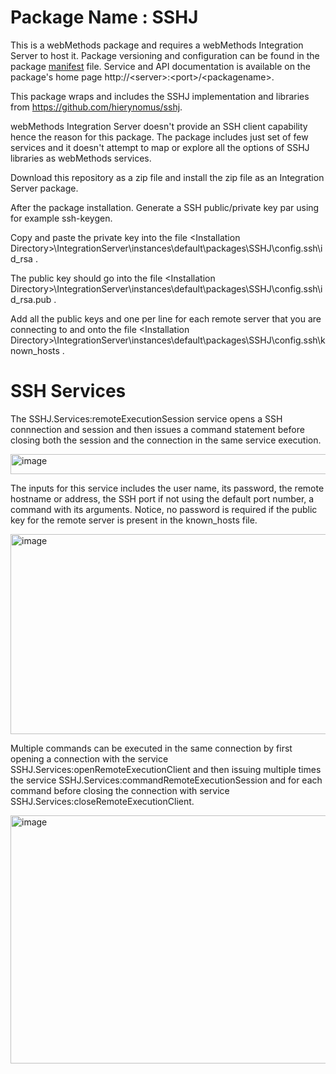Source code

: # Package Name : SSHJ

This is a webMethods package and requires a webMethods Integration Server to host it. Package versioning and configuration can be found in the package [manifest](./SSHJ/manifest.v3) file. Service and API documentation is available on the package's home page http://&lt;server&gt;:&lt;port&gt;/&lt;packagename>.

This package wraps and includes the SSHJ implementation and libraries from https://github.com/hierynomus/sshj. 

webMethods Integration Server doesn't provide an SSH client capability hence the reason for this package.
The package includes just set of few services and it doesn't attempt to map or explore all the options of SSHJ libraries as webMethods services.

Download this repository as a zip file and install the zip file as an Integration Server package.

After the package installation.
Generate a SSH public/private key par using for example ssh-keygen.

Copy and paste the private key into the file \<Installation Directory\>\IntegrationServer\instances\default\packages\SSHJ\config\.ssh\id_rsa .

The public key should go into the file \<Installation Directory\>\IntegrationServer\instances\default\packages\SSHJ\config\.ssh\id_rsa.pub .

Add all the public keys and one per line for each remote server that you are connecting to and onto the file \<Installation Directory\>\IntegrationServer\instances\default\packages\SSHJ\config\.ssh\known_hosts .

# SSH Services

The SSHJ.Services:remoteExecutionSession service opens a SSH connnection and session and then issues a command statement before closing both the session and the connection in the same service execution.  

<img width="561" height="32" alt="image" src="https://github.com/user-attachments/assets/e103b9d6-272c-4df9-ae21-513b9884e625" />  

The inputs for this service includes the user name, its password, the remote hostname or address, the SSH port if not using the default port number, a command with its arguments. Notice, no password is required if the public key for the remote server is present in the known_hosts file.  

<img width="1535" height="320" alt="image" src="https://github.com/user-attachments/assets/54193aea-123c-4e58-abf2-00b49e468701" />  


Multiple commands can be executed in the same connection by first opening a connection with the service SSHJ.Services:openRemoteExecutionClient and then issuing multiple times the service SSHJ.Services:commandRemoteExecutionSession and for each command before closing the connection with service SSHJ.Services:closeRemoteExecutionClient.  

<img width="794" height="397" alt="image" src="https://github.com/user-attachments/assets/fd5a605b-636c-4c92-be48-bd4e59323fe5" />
════════════════
» What is expected
Rewrite the material starting at the line that contains "Multiple commands can" and ending at the end of the material, changing "multiple times" to "repeatedly" and leaving everything else the same.

» Reply
Multiple commands can be executed in the same connection by first opening a connection with the service SSHJ.Services:openRemoteExecutionClient and then issuing repeatedly the service SSHJ.Services:commandRemoteExecutionSession and for each command before closing the connection with service SSHJ.Services:closeRemoteExecutionClient.  

<img width="794" height="397" alt="image" src="https://github.com/user-attachments/assets/fd5a605b-636c-4c92-be48-bd4e59323fe5" />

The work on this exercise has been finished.